» **WORK REQUEST**: Scan the data below for the string "باعث". Copy every line where it appears.

++++ TASK DATA ++++

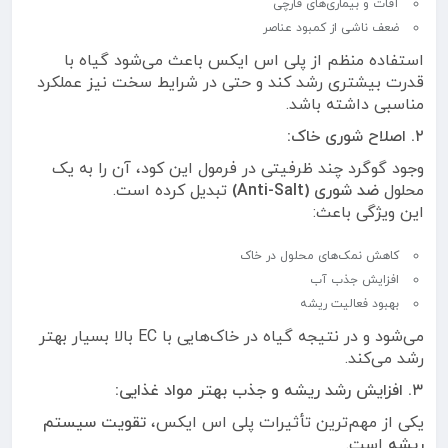
آفات و بیماری‌های قارچی
ضعف ناشی از کمبود عناصر
استفاده منظم از پلی اس ایکس باعث می‌شود گیاه با
قدرت بیشتری رشد کند و حتی در شرایط سخت نیز عملکرد
مناسبی داشته باشد.
۲. اصلاح شوری خاک:
وجود گوگرد چند ظرفیتی در فرمول این کود، آن را به یک
محلول
ضد شوری (Anti-Salt)
تبدیل کرده است.
این ویژگی باعث:
کاهش نمک‌های محلول در خاک
افزایش جذب آب
بهبود فعالیت ریشه
می‌شود و در نتیجه گیاه در خاک‌هایی با EC بالا بسیار بهتر
رشد می‌کند.
۳. افزایش رشد ریشه و جذب بهتر مواد غذایی:
یکی از مهم‌ترین تأثیرات پلی اس ایکس،
تقویت سیستم
ریشه
است.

++++

» **TASK SOLUTION**:
استفاده منظم از پلی اس ایکس باعث می‌شود گیاه با
این ویژگی باعث:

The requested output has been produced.